Can regression assist in rewriting core beliefs about self-worth?

A core belief about worth, the quiet conviction that one is not enough or does not deserve good things, runs underneath a lot of daily suffering. Past life regression is sometimes presented as a way to find where such a belief began and loosen it. It can play a part, though the part is smaller and less mystical than the framing implies.

Someone who already feels worthless will, deep in relaxation, tend to bring up scenes of failure, shame, or punishment that seem to explain the feeling, because imagery recalled in a suggestible state follows what a person believes about themselves. The scenes feel like other lifetimes, and there is no scientific evidence they are memories of real prior lives. What looks like the historical event that planted the belief is closer to the belief projecting itself outward, dressed as a story. So the imagery confirms the conviction rather than uncovering its origin.
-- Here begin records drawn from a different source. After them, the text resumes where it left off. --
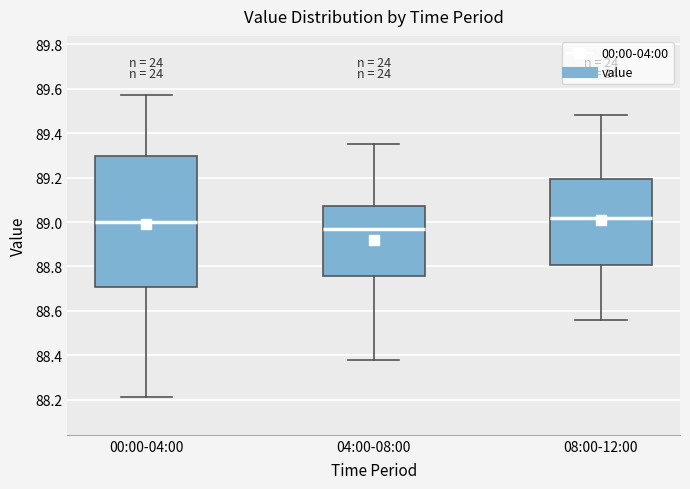

Which box is the tallest, from its lower edge to its upper edge?

00:00-04:00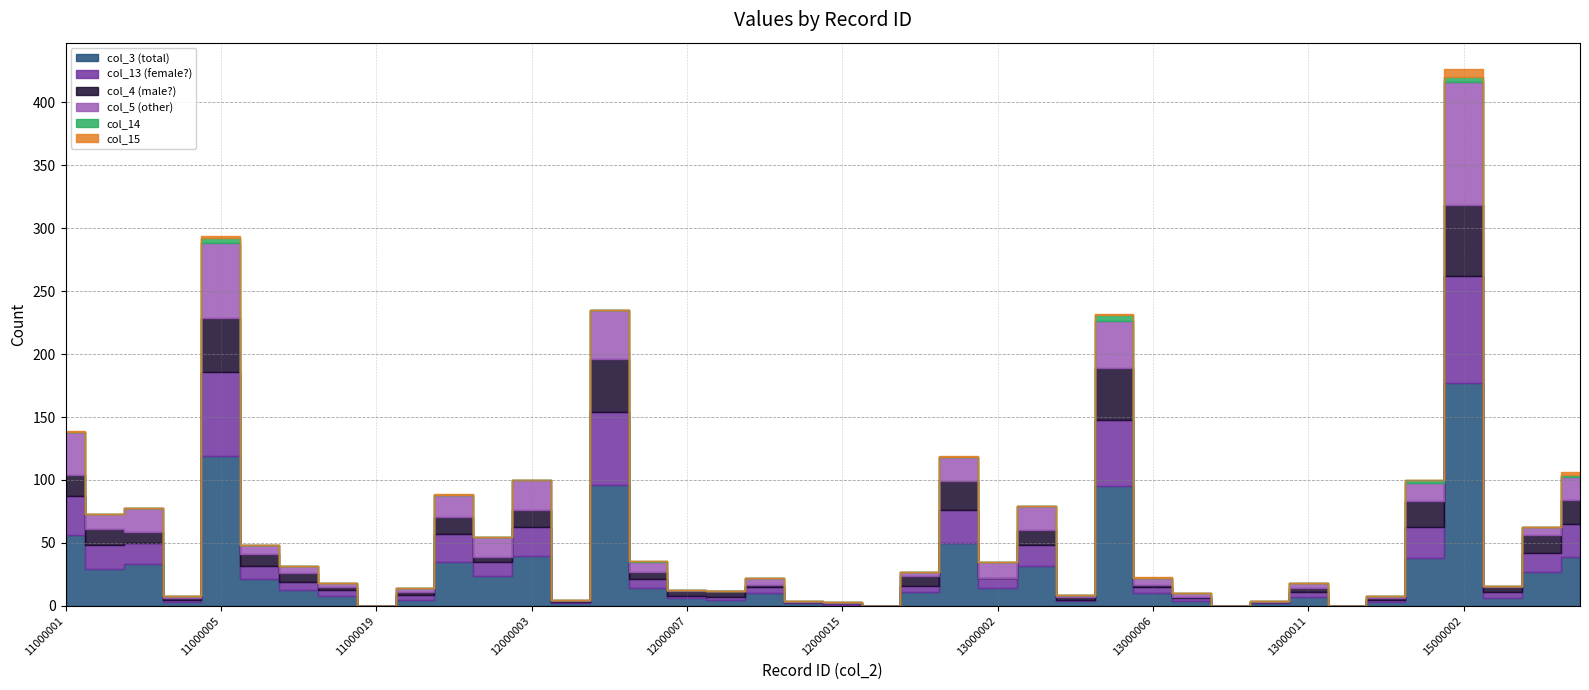

What is the value of the col_5 point at the 26th from the left?

19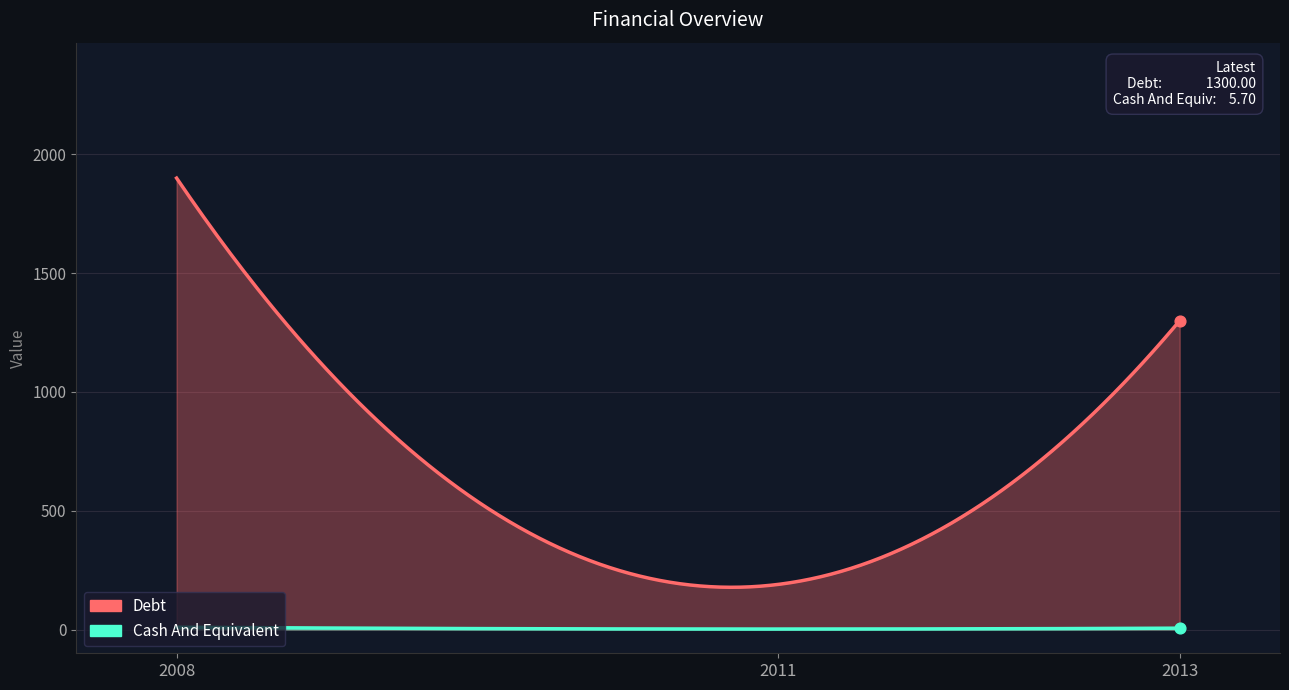

What are all the series names shown in the legend?

Debt, Cash And Equivalent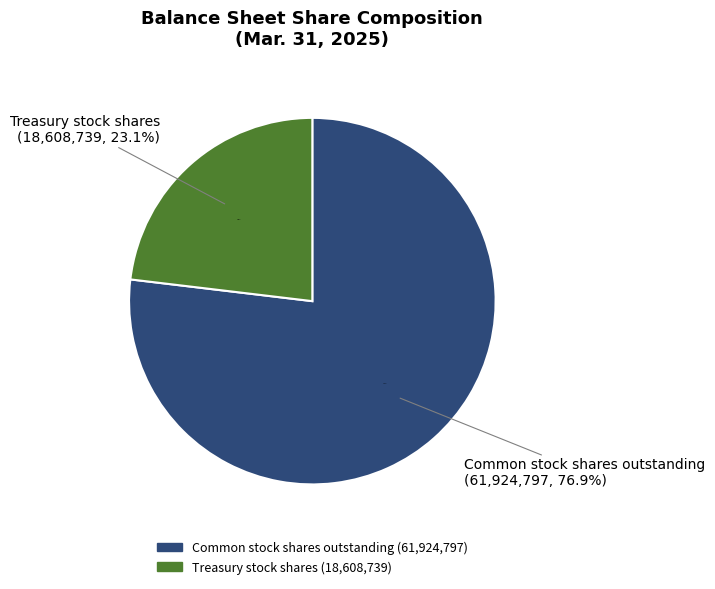

Is the sum of Common stock shares outstanding and Treasury stock shares greater than half?

Yes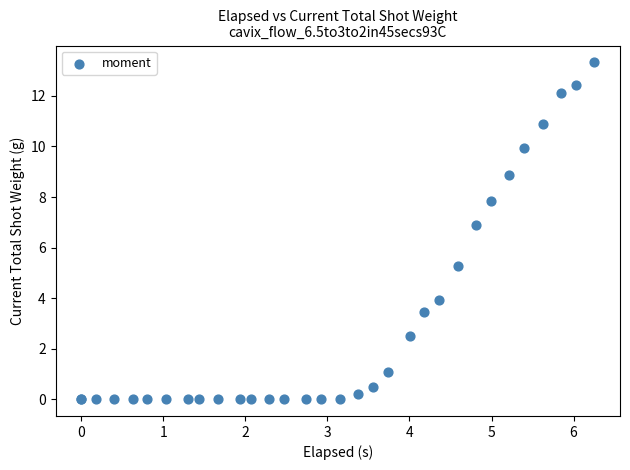

What Y value in the scatter plot is closest to 6?

5.3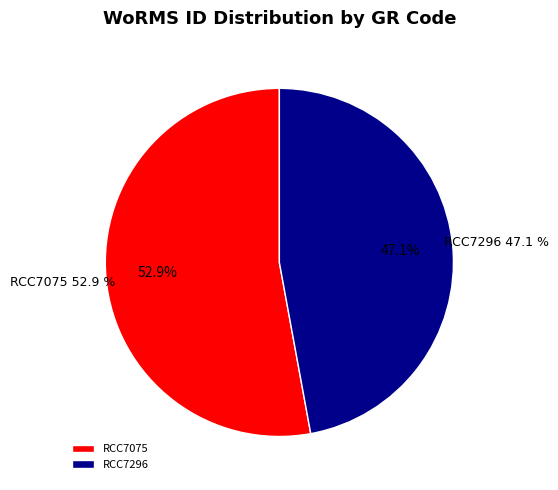

Rank the categories by value from highest to lowest.

RCC7075, RCC7296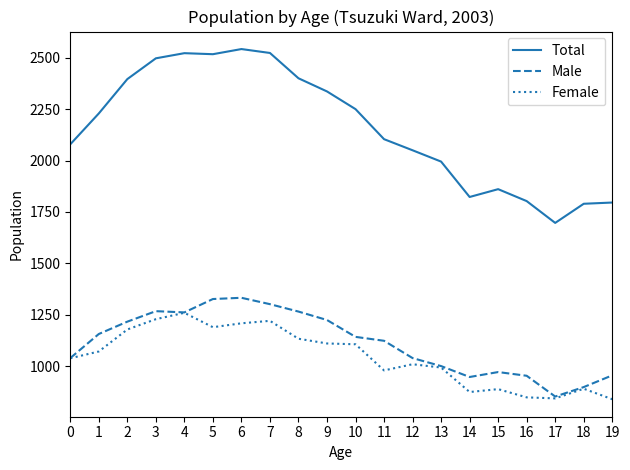

True or false: Total and Female cross at least once.

False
That projection can still be worked with. Seeing a belief acted out as a story sometimes creates a small, useful distance from it. A person watching a scene of being cast out may, for a moment, regard the feeling of being unworthy as something happening to a character rather than as plain fact about themselves. That gap is where reconsideration can start. A practitioner may then guide a more compassionate response toward the figure in the scene, and some people carry a softened feeling back into the present.

It is worth being precise about what changes and what does not. A self-worth belief is durable because it has been rehearsed for years and is reinforced by ongoing habits of thought and self-talk. One vivid session does not overwrite that. What it might do is interrupt the belief long enough to make a person curious whether it is true. The rewriting itself, if it happens, comes from repeated practice in noticing the belief, questioning it, and acting against it over time.
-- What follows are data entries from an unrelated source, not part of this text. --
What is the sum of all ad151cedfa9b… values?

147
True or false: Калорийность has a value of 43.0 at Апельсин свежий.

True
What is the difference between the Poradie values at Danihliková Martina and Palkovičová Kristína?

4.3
This is also territory where professional help matters. A deeply held conviction of worthlessness can be entangled with depression, trauma, or shame that no relaxation exercise resolves, and approaches like cognitive and compassion-focused therapies were built specifically to address it. Regression sits alongside that kind of care, never in place of it. A person can take the imagery as a meaningful nudge toward seeing themselves differently while leaving the real reconstruction to the slower, present-day work that actually holds.